[Dataset records]

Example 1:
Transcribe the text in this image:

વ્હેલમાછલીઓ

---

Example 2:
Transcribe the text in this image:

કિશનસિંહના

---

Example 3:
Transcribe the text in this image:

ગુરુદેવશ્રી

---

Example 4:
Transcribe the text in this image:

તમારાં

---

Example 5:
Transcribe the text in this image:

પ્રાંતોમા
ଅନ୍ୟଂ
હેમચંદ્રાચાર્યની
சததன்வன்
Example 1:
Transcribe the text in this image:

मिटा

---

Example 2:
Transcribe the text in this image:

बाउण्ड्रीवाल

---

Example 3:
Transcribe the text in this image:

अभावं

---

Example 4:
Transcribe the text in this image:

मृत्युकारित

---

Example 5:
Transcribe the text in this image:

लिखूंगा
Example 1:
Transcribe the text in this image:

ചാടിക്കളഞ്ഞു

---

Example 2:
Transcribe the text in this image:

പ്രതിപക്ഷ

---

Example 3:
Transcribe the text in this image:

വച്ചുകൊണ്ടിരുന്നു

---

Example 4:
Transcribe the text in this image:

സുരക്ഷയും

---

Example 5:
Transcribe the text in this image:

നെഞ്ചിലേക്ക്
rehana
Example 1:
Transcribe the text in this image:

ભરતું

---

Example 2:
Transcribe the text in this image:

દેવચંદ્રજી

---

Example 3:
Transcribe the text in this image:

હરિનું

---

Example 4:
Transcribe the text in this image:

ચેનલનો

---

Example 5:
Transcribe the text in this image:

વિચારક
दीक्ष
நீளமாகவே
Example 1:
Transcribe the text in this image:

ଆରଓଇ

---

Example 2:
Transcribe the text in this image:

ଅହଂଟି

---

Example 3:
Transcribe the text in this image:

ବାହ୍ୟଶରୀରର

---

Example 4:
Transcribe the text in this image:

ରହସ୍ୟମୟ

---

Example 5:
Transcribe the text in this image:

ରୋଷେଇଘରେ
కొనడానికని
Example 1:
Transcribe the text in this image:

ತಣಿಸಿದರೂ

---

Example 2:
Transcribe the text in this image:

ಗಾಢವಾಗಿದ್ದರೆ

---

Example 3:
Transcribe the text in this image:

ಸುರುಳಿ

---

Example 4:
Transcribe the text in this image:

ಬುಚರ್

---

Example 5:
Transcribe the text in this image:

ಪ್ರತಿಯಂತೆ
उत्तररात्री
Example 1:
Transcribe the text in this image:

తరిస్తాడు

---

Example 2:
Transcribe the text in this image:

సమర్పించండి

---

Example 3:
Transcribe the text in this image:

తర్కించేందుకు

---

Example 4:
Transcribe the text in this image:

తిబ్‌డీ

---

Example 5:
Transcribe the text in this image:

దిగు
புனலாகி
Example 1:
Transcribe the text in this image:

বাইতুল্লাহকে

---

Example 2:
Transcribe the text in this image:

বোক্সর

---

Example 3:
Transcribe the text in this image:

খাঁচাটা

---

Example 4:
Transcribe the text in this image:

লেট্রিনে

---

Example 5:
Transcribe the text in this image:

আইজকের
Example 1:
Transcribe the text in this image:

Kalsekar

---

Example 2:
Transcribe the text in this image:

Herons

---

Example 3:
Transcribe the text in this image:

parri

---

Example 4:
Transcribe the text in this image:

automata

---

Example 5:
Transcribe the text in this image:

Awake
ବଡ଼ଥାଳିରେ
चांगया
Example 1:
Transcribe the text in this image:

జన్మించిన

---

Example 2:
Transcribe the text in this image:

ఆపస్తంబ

- Task prompt:
Repeat each of the entries above precisely as given.

- Answer to the problem:
Example 1:
Transcribe the text in this image:

વ્હેલમાછલીઓ

---

Example 2:
Transcribe the text in this image:

કિશનસિંહના

---

Example 3:
Transcribe the text in this image:

ગુરુદેવશ્રી

---

Example 4:
Transcribe the text in this image:

તમારાં

---

Example 5:
Transcribe the text in this image:

પ્રાંતોમા
ଅନ୍ୟଂ
હેમચંદ્રાચાર્યની
சததன்வன்
Example 1:
Transcribe the text in this image:

मिटा

---

Example 2:
Transcribe the text in this image:

बाउण्ड्रीवाल

---

Example 3:
Transcribe the text in this image:

अभावं

---

Example 4:
Transcribe the text in this image:

मृत्युकारित

---

Example 5:
Transcribe the text in this image:

लिखूंगा
Example 1:
Transcribe the text in this image:

ചാടിക്കളഞ്ഞു

---

Example 2:
Transcribe the text in this image:

പ്രതിപക്ഷ

---

Example 3:
Transcribe the text in this image:

വച്ചുകൊണ്ടിരുന്നു

---

Example 4:
Transcribe the text in this image:

സുരക്ഷയും

---

Example 5:
Transcribe the text in this image:

നെഞ്ചിലേക്ക്
rehana
Example 1:
Transcribe the text in this image:

ભરતું

---

Example 2:
Transcribe the text in this image:

દેવચંદ્રજી

---

Example 3:
Transcribe the text in this image:

હરિનું

---

Example 4:
Transcribe the text in this image:

ચેનલનો

---

Example 5:
Transcribe the text in this image:

વિચારક
दीक्ष
நீளமாகவே
Example 1:
Transcribe the text in this image:

ଆରଓଇ

---

Example 2:
Transcribe the text in this image:

ଅହଂଟି

---

Example 3:
Transcribe the text in this image:

ବାହ୍ୟଶରୀରର

---

Example 4:
Transcribe the text in this image:

ରହସ୍ୟମୟ

---

Example 5:
Transcribe the text in this image:

ରୋଷେଇଘରେ
కొనడానికని
Example 1:
Transcribe the text in this image:

ತಣಿಸಿದರೂ

---

Example 2:
Transcribe the text in this image:

ಗಾಢವಾಗಿದ್ದರೆ

---

Example 3:
Transcribe the text in this image:

ಸುರುಳಿ

---

Example 4:
Transcribe the text in this image:

ಬುಚರ್

---

Example 5:
Transcribe the text in this image:

ಪ್ರತಿಯಂತೆ
उत्तररात्री
Example 1:
Transcribe the text in this image:

తరిస్తాడు

---

Example 2:
Transcribe the text in this image:

సమర్పించండి

---

Example 3:
Transcribe the text in this image:

తర్కించేందుకు

---

Example 4:
Transcribe the text in this image:

తిబ్‌డీ

---

Example 5:
Transcribe the text in this image:

దిగు
புனலாகி
Example 1:
Transcribe the text in this image:

বাইতুল্লাহকে

---

Example 2:
Transcribe the text in this image:

বোক্সর

---

Example 3:
Transcribe the text in this image:

খাঁচাটা

---

Example 4:
Transcribe the text in this image:

লেট্রিনে

---

Example 5:
Transcribe the text in this image:

আইজকের
Example 1:
Transcribe the text in this image:

Kalsekar

---

Example 2:
Transcribe the text in this image:

Herons

---

Example 3:
Transcribe the text in this image:

parri

---

Example 4:
Transcribe the text in this image:

automata

---

Example 5:
Transcribe the text in this image:

Awake
ବଡ଼ଥାଳିରେ
चांगया
Example 1:
Transcribe the text in this image:

జన్మించిన

---

Example 2:
Transcribe the text in this image:

ఆపస్తంబ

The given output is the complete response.